● Requirement
Copy out each line containing "inputs" from the entries below.

● Dataset extract
*** Begin section ***
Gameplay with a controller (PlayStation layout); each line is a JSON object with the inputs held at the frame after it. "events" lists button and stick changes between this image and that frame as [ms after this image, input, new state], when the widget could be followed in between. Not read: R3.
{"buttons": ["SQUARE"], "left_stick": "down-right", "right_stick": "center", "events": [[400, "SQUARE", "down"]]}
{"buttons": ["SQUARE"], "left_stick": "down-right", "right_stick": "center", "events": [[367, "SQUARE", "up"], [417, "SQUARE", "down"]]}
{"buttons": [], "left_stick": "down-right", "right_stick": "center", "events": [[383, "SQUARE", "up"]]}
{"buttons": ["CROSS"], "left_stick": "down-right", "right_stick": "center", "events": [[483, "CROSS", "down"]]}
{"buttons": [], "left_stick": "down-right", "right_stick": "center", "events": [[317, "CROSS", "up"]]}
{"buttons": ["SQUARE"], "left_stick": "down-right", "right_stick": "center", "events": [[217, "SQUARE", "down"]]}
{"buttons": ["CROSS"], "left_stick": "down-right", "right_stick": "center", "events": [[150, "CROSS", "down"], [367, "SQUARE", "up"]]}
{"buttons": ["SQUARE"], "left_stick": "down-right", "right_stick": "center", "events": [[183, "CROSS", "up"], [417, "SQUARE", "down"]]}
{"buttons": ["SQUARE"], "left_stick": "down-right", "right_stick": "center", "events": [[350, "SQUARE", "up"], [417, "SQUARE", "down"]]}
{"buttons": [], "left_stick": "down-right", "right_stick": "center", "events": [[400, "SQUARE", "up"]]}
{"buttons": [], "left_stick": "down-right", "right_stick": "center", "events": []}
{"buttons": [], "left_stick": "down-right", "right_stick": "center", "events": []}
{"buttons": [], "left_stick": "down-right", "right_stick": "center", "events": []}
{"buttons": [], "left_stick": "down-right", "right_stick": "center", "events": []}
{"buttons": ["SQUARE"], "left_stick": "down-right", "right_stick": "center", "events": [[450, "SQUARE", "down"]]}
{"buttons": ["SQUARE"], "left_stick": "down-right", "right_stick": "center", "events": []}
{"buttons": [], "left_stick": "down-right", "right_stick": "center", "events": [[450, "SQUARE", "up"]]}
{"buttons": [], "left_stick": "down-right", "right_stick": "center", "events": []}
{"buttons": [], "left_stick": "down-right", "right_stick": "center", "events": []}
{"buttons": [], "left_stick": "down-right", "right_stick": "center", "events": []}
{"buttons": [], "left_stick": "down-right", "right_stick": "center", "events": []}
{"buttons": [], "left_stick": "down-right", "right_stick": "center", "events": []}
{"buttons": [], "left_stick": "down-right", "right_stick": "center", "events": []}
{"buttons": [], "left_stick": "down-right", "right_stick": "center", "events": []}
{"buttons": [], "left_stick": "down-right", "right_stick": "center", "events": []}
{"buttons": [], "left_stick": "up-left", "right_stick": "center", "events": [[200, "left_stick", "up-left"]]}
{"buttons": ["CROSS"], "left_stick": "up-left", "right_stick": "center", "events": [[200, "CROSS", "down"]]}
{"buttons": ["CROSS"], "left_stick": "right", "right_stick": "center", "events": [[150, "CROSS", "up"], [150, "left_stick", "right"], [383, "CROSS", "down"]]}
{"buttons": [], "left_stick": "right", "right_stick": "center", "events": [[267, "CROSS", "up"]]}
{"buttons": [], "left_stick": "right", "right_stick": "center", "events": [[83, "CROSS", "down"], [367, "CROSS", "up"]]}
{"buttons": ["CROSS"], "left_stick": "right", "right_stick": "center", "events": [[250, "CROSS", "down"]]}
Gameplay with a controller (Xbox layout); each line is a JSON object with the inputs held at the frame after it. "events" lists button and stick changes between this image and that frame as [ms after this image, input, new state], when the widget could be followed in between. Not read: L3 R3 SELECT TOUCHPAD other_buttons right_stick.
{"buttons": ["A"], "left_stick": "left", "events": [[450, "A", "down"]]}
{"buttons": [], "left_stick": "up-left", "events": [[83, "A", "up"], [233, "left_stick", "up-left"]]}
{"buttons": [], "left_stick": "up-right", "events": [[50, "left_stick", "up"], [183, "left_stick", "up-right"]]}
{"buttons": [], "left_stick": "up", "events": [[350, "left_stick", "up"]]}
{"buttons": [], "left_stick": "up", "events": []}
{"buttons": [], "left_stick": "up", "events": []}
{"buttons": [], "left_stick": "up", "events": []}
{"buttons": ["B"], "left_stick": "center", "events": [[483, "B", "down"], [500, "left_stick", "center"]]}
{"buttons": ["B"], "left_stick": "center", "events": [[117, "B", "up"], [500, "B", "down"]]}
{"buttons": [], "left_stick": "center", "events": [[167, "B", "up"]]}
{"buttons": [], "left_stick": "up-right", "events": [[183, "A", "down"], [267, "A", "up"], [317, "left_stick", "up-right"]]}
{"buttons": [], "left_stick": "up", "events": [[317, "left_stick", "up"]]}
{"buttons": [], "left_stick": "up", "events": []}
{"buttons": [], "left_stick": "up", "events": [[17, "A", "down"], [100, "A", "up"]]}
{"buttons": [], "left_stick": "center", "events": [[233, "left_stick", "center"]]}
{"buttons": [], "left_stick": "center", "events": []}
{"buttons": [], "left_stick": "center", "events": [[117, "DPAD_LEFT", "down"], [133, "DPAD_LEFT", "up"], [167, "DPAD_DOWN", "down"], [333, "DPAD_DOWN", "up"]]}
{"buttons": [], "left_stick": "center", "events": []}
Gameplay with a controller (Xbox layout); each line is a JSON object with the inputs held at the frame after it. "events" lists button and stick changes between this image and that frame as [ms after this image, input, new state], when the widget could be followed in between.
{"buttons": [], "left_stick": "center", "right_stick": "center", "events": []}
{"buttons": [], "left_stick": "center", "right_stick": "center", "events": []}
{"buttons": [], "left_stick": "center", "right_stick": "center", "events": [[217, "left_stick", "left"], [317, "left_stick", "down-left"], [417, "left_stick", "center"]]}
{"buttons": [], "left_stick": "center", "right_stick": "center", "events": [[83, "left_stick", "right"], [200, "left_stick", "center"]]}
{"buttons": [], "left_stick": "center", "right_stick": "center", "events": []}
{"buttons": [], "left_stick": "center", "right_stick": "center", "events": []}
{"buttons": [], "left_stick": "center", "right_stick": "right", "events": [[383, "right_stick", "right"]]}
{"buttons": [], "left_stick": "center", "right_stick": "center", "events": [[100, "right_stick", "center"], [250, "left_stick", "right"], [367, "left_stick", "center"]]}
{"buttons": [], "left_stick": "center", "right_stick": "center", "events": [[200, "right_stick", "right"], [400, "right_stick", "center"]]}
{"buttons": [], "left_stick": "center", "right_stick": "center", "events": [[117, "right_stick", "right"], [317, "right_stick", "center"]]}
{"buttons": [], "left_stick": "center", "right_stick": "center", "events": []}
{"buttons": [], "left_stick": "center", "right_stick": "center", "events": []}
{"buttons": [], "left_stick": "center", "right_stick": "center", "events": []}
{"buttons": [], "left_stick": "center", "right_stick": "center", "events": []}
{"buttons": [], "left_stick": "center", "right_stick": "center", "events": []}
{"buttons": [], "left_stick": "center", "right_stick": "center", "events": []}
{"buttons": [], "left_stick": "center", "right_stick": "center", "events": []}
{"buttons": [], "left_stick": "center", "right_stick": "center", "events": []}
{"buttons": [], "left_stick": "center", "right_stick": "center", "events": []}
*** End section ***
● Solution
Gameplay with a controller (PlayStation layout); each line is a JSON object with the inputs held at the frame after it. "events" lists button and stick changes between this image and that frame as [ms after this image, input, new state], when the widget could be followed in between. Not read: R3.
Gameplay with a controller (Xbox layout); each line is a JSON object with the inputs held at the frame after it. "events" lists button and stick changes between this image and that frame as [ms after this image, input, new state], when the widget could be followed in between. Not read: L3 R3 SELECT TOUCHPAD other_buttons right_stick.
Gameplay with a controller (Xbox layout); each line is a JSON object with the inputs held at the frame after it. "events" lists button and stick changes between this image and that frame as [ms after this image, input, new state], when the widget could be followed in between.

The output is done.